Zhu Yuanzhang, destekçileriyle birlikte 1368 yılında başkenti (Nanjing) zapt eder ve yeni Çin İmparatoru olur. Köylü ayaklanmasının yeni bir imparatorlukla sonuçlanması tarihsel koşulların sınırlılıklarının bir gereği; aristokrat yapıyı ve feodal ilişkileri aşan daha ileri bir sistem beklemek gerçekçi olmazdı.
Aristokrasiyi tırpanlayan demokratik adımlar
Aslında Zhu iktidarının ilk uygulamaları aristokrat sınıfı ve zenginleri tırpanlamaya yöneliktir. Birçok zengini zorla hükümet merkezine yerleştirir ve böylece yerel nüfuzlarını kırar. Yoksul köylülere toprak dağıtılır. Zenginlerin vergi kaçakçılığının önüne geçmek için kütük defterleri değiştirilir. Tembel tembel dolaşan rahiplerin sayısı azaltılır. Tapınaklara ait emlak tespit edilir ve sınırlandırılır; böylece o güne kadar vergi ödemeyen yerler de vergilendirilir.

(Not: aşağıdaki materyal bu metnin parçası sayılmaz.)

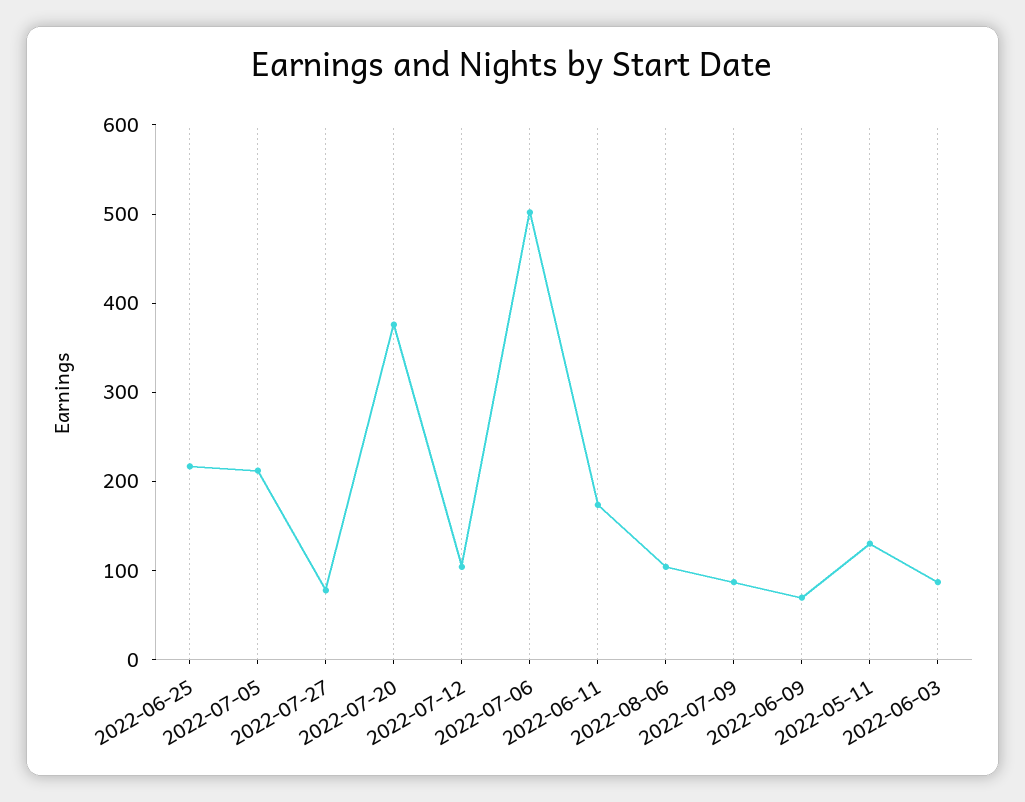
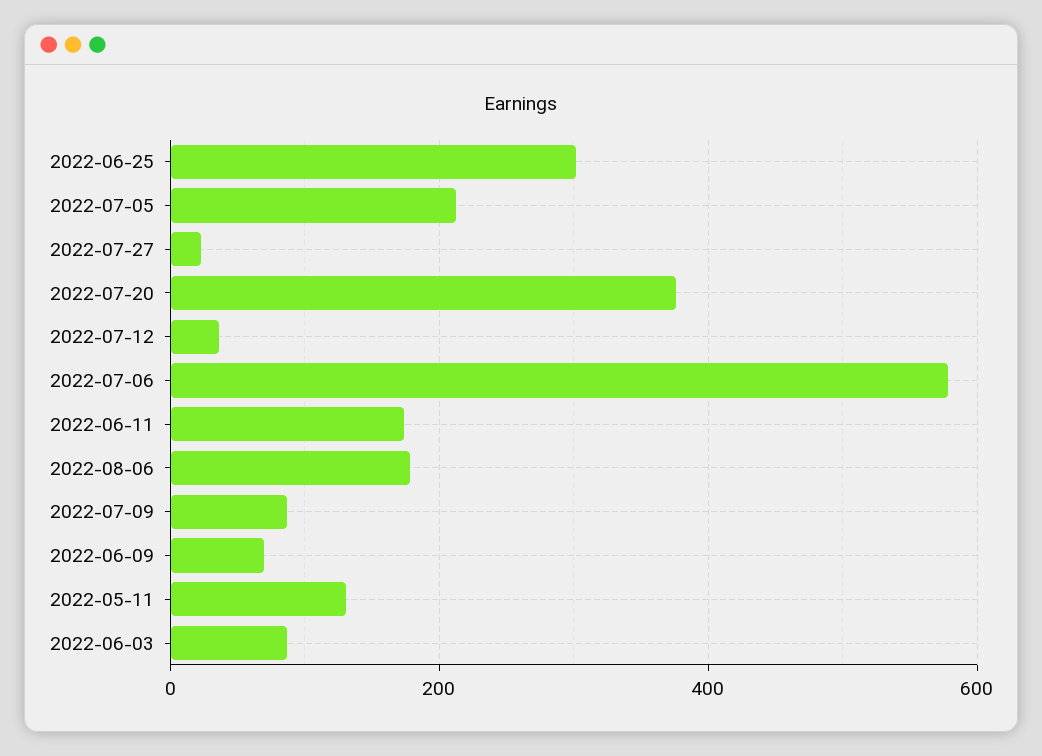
  {
-   "2022-06-25": 220,
+   "2022-06-25": 300,
    "2022-07-05": 220,
-   "2022-07-27": 80,
+   "2022-07-27": 20,
    "2022-07-20": 380,
-   "2022-07-12": 100,
+   "2022-07-12": 40,
-   "2022-07-06": 500,
+   "2022-07-06": 580,
    "2022-06-11": 180,
-   "2022-08-06": 100,
+   "2022-08-06": 180,
    "2022-07-09": 80,
    "2022-06-09": 60,
    "2022-05-11": 140,
    "2022-06-03": 80
  }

Hatta bu uygulamalar Çin’de Avrupa’daki burjuvaziye benzer yeni bir orta sınıfın doğmasına yol açar. Fakat Zhu ve arkadaşlarının ufukları feodalizmi aşacak derinlikte değildir. Yeni yeni ortaya çıkan orta sınıf da iktidarı alacak ve sürdürecek güçten yoksundur. Süreç yeni bir feodal hanedanın (Ming Hanedanı) oluşmasıyla sonuçlanır.
Ming Hanedanı’nın sonraki öyküsü de ilginçtir. Örneğin 15. yüzyılın başlarında Çin, ünlü amiral Zheng He önderliğindeki muazzam filosuyla sadece Çin kıyılarında değil okyanuslarda da cirit atmakta ve ticaret yapmaktadır. Zheng He’nin öyküsünü ayrıca yazarız.
Kaynak:
Dr. Wolfram Eberhard, Çin Tarihi, TTK Yayınları, 3. baskı, Ankara 1995.